Larry Davis is a senior research scientist in the Center for Language Education, Assessment, and Research (CLEAR) in the Research & Development division at ETS. He has a Ph.D. in second language studies from the University of Hawai'i, Manoa, where his dissertation work examined the effects of training and experience on rater behavior and cognition within a speaking test.
Since joining ETS in 2012, he has led several projects to develop innovative approaches for speaking assessment. A major strand of this research is the use of technology-mediated environments to assess complex speaking abilities such as pragmatics (social appropriateness) and interactional competence. This work has involved development and evaluation of face-to-face speaking tasks carried out using video conferencing technology as well development of traditional monologic speaking tasks that have been enhanced with richer context.
He has also consulted on the development of automated scoring of speech for use in both scoring assessments as well as providing feedback to support instruction and learning. Davis also serves on the ETS Constructed-Response Technical Advisory Committee and has collaborated in research investigating human scoring of writing and speaking.
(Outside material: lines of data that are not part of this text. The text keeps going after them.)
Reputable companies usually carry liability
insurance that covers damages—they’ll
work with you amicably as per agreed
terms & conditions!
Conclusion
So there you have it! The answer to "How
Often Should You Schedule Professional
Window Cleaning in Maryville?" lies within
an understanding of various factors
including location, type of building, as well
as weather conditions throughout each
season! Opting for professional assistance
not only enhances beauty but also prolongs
Another major strand of Davis’s research has been the development of efficient, technology-mediated approaches to quickly and conveniently assess general language proficiency. He was part of the core team that developed the TOEFL ProPlacer® assessment, a rapid web-based test of English for placement uses. More recently, he served as the primary designer of the speaking and writing sections of the new TOEFL® Essentials™ test, an assessment of English proficiency for admissions purposes. In this role he led the design, prototyping, and piloting of new speaking and writing tasks, optimized for collecting maximal information on communicative skills while minimizing administration time and cost.
His publications include articles on rater expertise, interaction in paired speaking tests, development and use of scoring rubrics, assessment of speaking in technology-mediated environments, and the use of automated scoring technology to provide feedback on speaking.